Complete the following ionic equation:
Cr₂O₇²⁻ + 14H⁺ + 6e⁻ →

Hint:

When balancing redox reactions, start by balancing the atoms, then the charges, and use electrons to balance the charge.

Answer 1

This equation represents the reduction of dichromate ions (\( \text{Cr}_2\text{O}_7^{2-} \)) to chromium(III) ions. The chromium oxidation state transitions from \( +6 \) in dichromate to \( +3 \) in chromium(III) ions. The balanced ionic equation is:\[\text{Cr}_2\text{O}_7^{2-} + 14 \, \text{H}^+ + 6 \, \text{e}^- \rightarrow 2 \, \text{Cr}^{3+} + 7 \, \text{H}_2\text{O}\]

Step 1: Ensure chromium atoms are balanced. The presence of two chromium atoms in \( \text{Cr}_2\text{O}_7^{2-} \) necessitates the formation of two \( \text{Cr}^{3+} \) ions on the product side.

Step 2: Balance oxygen atoms. Seven oxygen atoms in \( \text{Cr}_2\text{O}_7^{2-} \) are balanced by adding seven water molecules (H$_2$O) to the product side.
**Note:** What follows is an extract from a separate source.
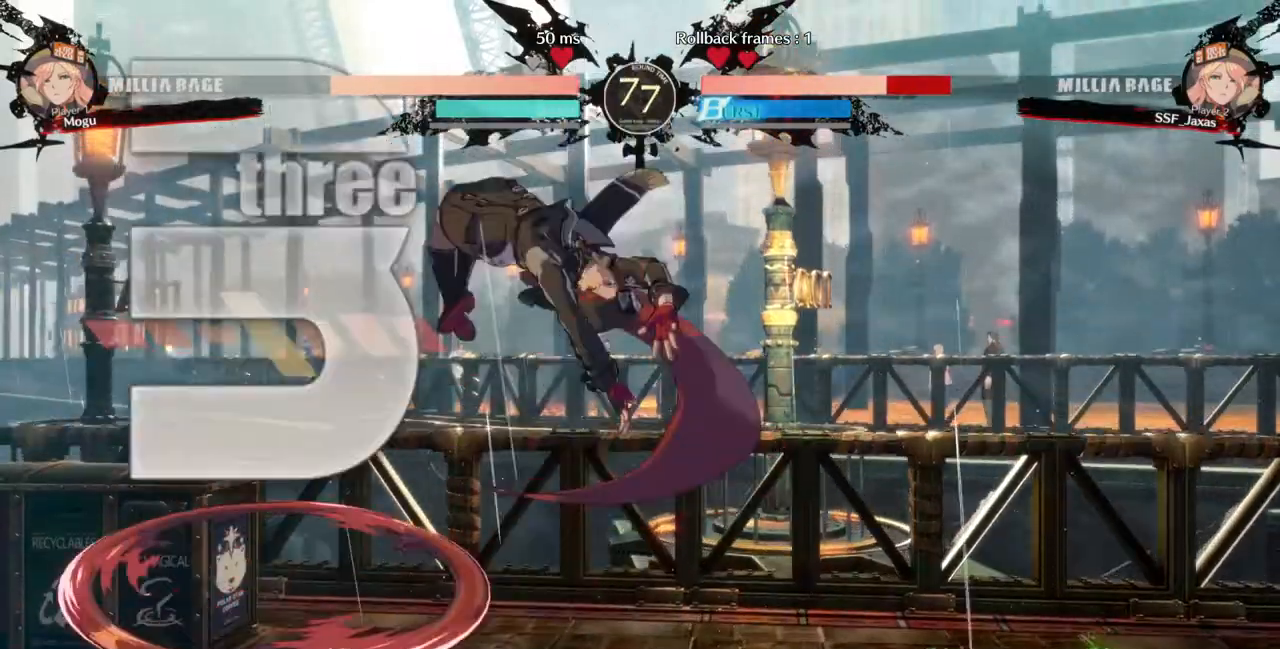
{"dt_ms": 500, "buttons": ["DPAD_DOWN", "DPAD_LEFT"], "events": [[467, "DPAD_DOWN", "down"]]}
Step 3: Balance hydrogen atoms. The fourteen hydrogen atoms present in the seven water molecules on the product side are balanced by introducing fourteen \( \text{H}^+ \) ions to the reactant side. Step 4: Balance the charges. The net positive charge on the reactant side (contributed by \( \text{H}^+ \) ions) is neutralized by adding six electrons.